* _Records for this task_
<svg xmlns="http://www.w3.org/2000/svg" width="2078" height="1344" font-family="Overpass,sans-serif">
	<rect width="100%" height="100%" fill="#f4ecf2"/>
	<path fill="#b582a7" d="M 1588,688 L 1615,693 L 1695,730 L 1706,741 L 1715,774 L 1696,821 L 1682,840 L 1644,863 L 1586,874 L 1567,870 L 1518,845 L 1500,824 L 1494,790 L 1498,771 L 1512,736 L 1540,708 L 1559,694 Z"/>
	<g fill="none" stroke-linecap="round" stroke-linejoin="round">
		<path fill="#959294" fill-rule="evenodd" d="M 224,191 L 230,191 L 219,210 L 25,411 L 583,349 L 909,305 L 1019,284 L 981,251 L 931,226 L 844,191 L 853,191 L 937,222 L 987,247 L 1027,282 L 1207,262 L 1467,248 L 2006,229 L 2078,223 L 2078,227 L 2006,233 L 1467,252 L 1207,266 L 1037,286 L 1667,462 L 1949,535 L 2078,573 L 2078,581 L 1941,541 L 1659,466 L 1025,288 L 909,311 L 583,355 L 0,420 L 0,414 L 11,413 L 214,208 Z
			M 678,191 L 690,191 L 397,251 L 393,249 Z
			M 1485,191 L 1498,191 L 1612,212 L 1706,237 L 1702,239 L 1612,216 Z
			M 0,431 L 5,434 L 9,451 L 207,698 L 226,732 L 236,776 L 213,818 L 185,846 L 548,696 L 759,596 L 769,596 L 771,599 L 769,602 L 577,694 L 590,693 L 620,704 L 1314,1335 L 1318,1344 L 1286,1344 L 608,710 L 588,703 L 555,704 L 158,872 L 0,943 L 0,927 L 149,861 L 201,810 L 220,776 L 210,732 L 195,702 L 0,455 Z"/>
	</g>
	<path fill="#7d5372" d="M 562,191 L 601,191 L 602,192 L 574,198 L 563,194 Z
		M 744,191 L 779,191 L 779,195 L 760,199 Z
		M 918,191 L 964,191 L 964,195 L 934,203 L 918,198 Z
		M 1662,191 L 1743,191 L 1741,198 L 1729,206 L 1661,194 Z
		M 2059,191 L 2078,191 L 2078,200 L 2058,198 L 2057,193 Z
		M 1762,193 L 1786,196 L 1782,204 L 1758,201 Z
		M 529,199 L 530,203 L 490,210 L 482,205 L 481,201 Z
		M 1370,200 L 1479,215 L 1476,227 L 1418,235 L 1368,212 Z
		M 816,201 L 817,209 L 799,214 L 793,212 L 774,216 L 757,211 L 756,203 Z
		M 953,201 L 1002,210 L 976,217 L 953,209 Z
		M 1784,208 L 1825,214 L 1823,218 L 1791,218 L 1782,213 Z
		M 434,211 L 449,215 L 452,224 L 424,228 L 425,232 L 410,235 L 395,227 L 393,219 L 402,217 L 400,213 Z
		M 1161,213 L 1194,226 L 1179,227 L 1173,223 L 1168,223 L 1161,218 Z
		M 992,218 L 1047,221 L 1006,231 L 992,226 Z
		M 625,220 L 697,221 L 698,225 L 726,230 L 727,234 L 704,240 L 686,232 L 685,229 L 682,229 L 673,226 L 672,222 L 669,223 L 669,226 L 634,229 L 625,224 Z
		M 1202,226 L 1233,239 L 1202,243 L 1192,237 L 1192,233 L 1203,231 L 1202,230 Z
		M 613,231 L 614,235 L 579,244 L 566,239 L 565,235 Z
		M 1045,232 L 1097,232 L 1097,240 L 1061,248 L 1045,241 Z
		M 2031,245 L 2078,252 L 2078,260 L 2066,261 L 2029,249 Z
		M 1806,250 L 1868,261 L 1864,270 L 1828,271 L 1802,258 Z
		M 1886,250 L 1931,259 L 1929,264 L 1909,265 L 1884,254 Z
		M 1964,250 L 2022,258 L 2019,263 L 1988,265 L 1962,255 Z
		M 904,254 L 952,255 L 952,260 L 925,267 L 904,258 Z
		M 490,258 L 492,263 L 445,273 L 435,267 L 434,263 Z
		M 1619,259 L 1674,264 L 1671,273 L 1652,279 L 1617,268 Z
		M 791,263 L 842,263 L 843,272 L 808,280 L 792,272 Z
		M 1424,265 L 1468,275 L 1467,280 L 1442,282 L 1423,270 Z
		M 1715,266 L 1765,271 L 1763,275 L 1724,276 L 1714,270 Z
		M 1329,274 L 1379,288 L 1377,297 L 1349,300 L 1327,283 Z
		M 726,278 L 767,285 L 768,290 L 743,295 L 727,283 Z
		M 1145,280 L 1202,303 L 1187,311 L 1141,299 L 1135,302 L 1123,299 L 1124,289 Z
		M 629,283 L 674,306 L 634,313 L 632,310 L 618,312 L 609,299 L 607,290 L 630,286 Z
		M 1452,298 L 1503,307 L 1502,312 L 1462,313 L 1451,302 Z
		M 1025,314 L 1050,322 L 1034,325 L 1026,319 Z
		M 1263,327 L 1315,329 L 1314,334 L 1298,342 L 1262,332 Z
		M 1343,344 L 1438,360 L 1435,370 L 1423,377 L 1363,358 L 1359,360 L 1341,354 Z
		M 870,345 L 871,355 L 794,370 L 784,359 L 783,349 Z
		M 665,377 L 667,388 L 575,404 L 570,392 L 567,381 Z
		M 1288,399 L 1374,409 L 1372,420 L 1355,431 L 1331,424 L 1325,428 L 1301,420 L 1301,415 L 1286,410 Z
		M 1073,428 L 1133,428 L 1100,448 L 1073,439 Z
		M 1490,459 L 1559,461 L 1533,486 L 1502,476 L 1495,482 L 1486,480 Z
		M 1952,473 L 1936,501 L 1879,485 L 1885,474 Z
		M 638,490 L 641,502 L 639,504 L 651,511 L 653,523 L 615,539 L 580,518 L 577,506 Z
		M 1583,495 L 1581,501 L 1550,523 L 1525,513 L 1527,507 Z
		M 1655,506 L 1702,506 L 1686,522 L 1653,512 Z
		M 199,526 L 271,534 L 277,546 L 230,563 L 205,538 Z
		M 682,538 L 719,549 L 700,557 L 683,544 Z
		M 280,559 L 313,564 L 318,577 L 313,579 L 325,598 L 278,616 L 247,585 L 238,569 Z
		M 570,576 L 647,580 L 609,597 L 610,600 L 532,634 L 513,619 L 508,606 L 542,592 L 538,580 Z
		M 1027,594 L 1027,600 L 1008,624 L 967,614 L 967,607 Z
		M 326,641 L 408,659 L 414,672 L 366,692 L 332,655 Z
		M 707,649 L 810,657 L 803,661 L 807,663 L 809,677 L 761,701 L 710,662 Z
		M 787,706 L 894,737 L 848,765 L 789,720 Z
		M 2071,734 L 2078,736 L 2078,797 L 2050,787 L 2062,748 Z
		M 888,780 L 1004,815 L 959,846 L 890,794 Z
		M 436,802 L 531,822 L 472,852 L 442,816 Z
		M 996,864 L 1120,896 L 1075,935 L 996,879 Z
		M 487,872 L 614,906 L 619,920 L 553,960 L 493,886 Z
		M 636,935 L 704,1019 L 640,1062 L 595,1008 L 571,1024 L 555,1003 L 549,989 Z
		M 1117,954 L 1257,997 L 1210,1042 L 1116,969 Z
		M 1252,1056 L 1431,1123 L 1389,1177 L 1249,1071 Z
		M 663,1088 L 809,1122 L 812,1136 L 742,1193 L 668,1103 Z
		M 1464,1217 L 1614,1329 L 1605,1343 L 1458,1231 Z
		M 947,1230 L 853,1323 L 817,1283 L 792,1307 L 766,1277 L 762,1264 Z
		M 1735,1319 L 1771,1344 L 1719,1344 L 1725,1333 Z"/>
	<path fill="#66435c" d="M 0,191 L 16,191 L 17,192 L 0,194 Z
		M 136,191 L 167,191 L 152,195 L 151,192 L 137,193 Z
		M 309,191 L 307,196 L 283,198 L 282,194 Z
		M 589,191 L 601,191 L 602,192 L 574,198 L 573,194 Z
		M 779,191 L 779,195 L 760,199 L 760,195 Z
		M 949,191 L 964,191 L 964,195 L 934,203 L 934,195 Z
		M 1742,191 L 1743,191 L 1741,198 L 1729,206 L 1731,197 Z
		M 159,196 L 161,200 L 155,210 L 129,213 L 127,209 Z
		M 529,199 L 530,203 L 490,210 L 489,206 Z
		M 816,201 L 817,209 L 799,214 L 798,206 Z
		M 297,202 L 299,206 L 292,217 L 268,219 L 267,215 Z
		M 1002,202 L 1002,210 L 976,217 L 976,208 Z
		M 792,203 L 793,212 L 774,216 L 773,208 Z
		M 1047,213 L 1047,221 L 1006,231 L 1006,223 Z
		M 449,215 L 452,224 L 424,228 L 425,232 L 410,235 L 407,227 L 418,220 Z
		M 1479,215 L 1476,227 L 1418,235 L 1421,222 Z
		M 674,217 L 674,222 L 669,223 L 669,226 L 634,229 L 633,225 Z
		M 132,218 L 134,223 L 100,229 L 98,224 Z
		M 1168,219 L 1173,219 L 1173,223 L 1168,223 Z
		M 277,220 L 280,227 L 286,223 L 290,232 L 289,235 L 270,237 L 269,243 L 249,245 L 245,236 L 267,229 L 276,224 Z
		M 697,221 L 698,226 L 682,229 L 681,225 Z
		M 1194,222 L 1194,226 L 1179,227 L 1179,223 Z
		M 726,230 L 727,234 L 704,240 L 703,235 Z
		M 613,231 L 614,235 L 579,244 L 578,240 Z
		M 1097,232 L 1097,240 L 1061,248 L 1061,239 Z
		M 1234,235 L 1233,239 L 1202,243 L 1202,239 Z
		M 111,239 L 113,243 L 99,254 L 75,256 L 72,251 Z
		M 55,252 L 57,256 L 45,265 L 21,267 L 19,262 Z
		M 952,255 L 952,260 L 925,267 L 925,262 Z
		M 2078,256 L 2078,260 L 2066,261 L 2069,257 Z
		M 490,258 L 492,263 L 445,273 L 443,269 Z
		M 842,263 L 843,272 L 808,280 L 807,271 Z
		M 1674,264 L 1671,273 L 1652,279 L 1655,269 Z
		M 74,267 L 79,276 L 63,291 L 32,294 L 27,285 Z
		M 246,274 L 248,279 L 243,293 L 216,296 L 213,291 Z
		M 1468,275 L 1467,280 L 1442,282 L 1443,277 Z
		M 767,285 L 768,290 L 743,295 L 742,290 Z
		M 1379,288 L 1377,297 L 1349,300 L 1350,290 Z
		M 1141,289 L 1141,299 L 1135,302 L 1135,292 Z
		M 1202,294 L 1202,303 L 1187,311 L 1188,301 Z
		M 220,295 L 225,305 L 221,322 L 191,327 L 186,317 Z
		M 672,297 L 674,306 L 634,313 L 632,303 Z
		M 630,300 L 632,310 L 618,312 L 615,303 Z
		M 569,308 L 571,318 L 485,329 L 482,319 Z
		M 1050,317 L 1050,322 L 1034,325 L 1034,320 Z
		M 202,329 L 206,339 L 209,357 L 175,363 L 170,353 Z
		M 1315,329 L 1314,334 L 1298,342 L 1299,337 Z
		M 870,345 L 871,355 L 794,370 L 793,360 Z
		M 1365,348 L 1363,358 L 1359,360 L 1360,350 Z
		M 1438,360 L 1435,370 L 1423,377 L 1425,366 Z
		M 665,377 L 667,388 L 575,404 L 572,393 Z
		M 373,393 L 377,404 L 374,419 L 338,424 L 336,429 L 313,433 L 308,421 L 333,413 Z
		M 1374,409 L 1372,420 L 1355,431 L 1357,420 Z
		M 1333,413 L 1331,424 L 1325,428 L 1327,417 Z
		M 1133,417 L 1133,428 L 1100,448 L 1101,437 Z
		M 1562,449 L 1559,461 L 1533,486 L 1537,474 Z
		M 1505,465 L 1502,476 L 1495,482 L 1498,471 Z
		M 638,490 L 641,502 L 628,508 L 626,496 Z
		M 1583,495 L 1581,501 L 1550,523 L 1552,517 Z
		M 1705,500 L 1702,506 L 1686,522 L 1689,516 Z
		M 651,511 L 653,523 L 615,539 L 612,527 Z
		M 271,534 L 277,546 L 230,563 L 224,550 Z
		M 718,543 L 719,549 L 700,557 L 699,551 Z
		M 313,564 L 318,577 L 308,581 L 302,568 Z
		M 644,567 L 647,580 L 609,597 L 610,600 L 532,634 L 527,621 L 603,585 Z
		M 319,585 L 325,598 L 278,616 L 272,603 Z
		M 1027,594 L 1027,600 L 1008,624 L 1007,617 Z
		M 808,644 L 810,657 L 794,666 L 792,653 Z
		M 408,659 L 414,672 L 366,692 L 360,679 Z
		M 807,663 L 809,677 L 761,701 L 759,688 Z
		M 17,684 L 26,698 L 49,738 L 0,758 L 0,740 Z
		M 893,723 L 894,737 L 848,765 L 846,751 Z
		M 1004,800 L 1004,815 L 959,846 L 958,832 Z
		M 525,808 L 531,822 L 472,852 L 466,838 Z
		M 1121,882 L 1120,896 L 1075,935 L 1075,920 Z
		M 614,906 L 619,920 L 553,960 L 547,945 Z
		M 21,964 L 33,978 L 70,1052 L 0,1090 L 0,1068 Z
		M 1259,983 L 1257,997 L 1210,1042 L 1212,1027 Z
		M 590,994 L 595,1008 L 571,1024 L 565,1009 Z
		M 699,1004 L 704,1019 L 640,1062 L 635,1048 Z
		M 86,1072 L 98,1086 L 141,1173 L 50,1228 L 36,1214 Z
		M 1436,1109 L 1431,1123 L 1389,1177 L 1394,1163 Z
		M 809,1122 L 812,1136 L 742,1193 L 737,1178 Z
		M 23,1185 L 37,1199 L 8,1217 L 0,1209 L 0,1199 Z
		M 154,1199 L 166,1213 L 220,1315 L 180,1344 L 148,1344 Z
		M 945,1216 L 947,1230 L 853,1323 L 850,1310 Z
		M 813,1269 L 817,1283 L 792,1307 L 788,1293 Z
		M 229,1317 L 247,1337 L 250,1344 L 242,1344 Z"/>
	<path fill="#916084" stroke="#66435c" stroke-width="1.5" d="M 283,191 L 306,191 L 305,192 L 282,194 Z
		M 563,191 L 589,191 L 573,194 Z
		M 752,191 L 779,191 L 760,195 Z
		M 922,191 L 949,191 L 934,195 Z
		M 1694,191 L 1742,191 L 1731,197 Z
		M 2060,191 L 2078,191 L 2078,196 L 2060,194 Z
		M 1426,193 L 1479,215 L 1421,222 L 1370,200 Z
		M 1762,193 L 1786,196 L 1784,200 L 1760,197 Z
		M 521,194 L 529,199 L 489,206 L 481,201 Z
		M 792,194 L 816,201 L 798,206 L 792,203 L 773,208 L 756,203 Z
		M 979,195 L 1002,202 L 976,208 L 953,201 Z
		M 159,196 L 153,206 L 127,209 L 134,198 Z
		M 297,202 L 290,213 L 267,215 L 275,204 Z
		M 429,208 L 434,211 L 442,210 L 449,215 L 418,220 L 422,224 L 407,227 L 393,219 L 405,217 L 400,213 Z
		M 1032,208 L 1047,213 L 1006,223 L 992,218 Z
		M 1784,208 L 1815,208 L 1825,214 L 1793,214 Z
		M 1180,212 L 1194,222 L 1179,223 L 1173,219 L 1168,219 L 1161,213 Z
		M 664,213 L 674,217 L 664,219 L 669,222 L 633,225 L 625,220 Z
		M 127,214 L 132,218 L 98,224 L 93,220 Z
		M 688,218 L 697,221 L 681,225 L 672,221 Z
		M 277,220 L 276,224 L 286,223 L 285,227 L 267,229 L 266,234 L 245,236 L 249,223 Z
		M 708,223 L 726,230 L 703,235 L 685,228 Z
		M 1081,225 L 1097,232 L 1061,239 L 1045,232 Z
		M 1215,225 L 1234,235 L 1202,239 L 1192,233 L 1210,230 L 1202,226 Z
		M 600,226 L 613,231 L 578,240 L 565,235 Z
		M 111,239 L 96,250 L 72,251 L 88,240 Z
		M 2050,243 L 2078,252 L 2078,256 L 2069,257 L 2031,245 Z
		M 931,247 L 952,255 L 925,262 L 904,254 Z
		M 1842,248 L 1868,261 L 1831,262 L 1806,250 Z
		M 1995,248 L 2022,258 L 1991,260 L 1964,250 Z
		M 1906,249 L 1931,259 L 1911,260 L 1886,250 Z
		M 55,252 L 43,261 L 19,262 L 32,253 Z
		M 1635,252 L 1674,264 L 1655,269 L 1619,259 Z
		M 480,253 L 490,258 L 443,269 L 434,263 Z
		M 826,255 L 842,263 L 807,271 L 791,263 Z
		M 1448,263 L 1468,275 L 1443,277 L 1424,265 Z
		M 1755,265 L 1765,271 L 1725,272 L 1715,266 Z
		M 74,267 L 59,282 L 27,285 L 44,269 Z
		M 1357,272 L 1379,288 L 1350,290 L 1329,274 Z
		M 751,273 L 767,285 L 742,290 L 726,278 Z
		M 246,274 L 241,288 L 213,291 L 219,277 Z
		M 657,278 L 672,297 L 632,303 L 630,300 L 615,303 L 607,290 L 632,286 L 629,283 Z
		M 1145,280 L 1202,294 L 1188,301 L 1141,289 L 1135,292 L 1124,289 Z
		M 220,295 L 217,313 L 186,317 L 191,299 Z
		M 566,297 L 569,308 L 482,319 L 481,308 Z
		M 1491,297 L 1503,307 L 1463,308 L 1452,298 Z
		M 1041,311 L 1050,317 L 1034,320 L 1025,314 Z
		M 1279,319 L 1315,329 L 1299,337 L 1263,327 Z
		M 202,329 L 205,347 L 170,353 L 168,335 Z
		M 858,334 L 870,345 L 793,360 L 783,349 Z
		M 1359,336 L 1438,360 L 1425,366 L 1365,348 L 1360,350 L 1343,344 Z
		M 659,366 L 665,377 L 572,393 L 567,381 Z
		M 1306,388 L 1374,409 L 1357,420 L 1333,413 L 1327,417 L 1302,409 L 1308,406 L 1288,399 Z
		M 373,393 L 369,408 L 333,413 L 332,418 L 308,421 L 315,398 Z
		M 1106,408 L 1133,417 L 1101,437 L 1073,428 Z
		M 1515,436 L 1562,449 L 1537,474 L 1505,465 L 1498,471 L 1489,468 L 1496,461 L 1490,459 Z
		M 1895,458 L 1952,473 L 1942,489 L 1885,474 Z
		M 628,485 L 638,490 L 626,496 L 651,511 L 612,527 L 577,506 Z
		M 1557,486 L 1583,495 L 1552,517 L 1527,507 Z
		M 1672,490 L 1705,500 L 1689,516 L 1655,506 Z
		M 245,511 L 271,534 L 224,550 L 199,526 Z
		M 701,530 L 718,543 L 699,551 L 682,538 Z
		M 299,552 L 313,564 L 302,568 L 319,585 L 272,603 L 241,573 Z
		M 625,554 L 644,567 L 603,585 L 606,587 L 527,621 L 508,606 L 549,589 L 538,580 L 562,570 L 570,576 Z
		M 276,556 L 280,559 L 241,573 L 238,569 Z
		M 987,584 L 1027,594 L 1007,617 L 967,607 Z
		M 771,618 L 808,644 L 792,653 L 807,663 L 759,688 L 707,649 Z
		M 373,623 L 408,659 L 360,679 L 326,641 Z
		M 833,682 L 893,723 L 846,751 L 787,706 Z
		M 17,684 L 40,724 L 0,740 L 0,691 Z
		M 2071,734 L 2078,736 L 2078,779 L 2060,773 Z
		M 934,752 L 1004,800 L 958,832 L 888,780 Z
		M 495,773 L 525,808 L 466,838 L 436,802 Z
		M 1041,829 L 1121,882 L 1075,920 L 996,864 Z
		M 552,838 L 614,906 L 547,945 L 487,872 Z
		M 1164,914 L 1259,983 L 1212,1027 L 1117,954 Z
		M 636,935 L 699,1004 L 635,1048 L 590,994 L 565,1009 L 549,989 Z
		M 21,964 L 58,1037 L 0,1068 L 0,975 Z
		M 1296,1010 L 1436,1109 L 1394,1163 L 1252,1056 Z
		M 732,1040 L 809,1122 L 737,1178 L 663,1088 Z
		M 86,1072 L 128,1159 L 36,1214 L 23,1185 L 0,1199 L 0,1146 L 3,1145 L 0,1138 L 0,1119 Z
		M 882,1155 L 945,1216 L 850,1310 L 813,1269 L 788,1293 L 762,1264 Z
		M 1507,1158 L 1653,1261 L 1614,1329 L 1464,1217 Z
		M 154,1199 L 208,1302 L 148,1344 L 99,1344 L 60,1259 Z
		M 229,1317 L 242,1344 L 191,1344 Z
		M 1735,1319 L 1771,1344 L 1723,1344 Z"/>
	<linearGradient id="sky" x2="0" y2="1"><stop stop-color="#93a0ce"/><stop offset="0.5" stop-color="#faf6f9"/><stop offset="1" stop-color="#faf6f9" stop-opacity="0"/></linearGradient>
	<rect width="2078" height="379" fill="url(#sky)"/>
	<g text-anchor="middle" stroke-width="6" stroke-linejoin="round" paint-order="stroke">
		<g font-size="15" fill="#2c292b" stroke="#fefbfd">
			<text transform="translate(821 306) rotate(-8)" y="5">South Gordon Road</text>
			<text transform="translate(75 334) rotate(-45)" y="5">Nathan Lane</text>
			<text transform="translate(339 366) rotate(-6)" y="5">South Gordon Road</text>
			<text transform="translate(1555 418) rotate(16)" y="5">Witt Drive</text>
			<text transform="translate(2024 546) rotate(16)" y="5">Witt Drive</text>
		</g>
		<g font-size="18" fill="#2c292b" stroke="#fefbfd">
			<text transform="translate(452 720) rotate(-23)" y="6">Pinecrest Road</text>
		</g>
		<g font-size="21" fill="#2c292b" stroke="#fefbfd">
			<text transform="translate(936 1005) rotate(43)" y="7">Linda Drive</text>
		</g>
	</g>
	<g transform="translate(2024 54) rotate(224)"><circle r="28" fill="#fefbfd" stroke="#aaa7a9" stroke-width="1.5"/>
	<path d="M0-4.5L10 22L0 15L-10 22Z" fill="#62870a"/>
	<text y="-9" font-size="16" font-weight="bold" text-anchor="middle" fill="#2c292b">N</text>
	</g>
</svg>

* _Task objective_
Taking the entries above, write out exactly the lines starting with the line containing "M 625,554 L" and going on through the line containing "M 552,838 L 614,906 L 547,945 L 487,872 Z", both included, and nothing else.

* _Output_
		M 625,554 L 644,567 L 603,585 L 606,587 L 527,621 L 508,606 L 549,589 L 538,580 L 562,570 L 570,576 Z
		M 276,556 L 280,559 L 241,573 L 238,569 Z
		M 987,584 L 1027,594 L 1007,617 L 967,607 Z
		M 771,618 L 808,644 L 792,653 L 807,663 L 759,688 L 707,649 Z
		M 373,623 L 408,659 L 360,679 L 326,641 Z
		M 833,682 L 893,723 L 846,751 L 787,706 Z
		M 17,684 L 40,724 L 0,740 L 0,691 Z
		M 2071,734 L 2078,736 L 2078,779 L 2060,773 Z
		M 934,752 L 1004,800 L 958,832 L 888,780 Z
		M 495,773 L 525,808 L 466,838 L 436,802 Z
		M 1041,829 L 1121,882 L 1075,920 L 996,864 Z
		M 552,838 L 614,906 L 547,945 L 487,872 Z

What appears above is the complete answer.